----- Provided data -----

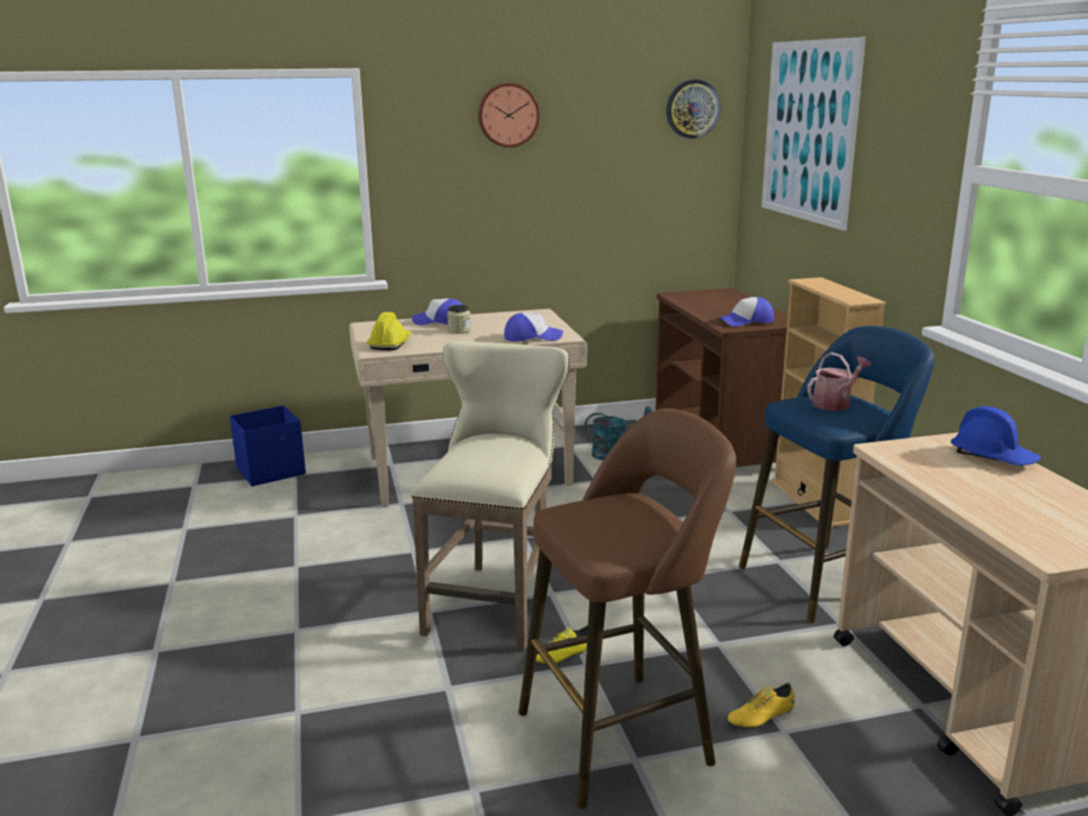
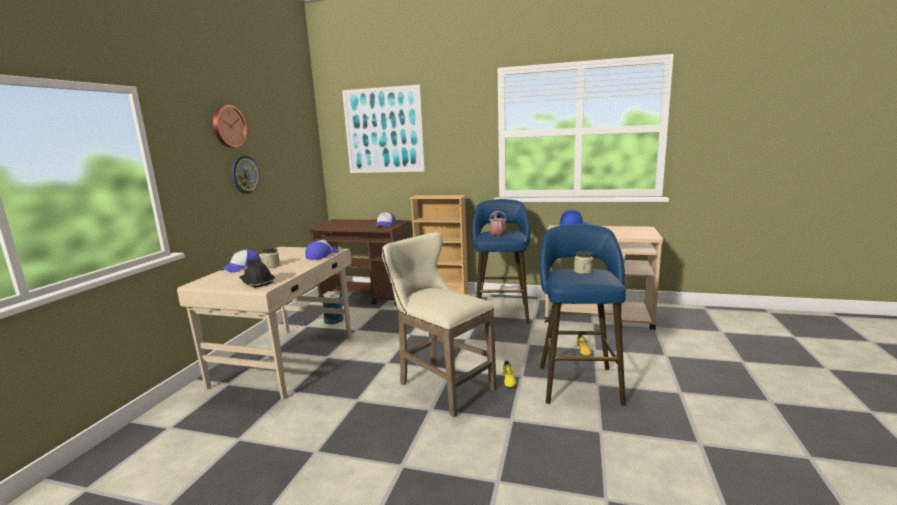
camera: 60 degrees left, 5 degrees down
(272, 471) = (142, 438): blue storage box -> none
(390, 344) = (256, 282): yellow hard hat -> black hard hat
(624, 734) = (578, 381): brown stool -> blue stool
(640, 517) = (583, 271): none -> jar
(692, 109) = (302, 125): wall clock -> wall clock (244, 174)

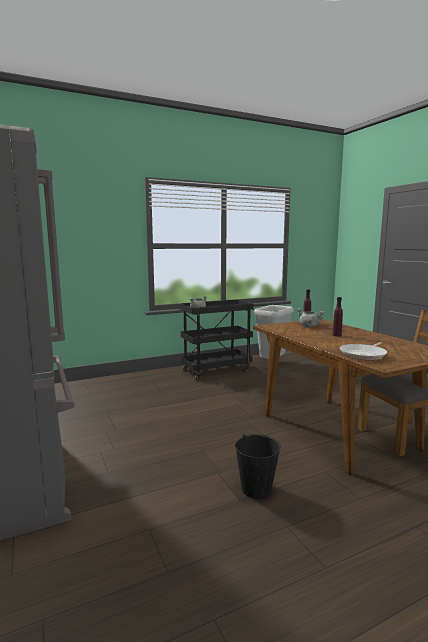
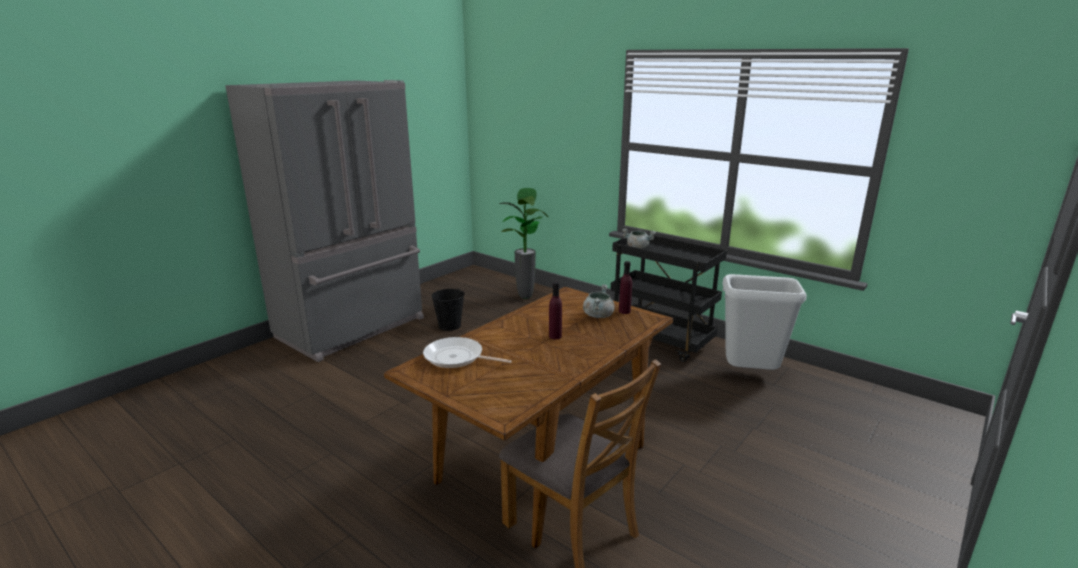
camera: 65 degrees right, 10 degrees up
(89, 389) = (526, 297): none -> potted plant
(256, 489) = (383, 427): black bucket -> black bucket (449, 326)

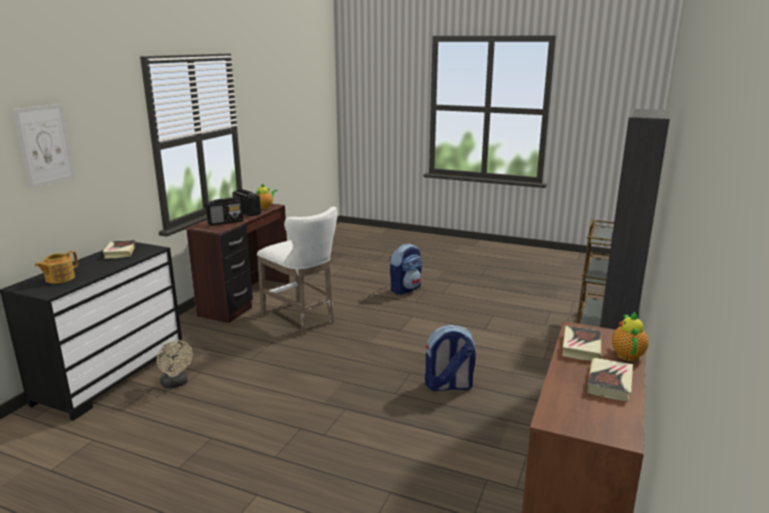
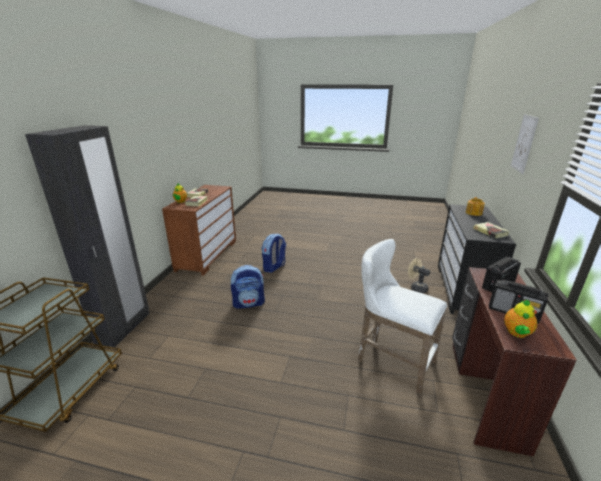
camera: 170 degrees right, 5 degrees up
(405, 289) = (298, 455): backpack -> backpack (274, 267)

-----

• [Problem]: Identify the lines above that contain the word "right", then copy them.

• [Answer section]:
camera: 65 degrees right, 10 degrees up
camera: 170 degrees right, 5 degrees up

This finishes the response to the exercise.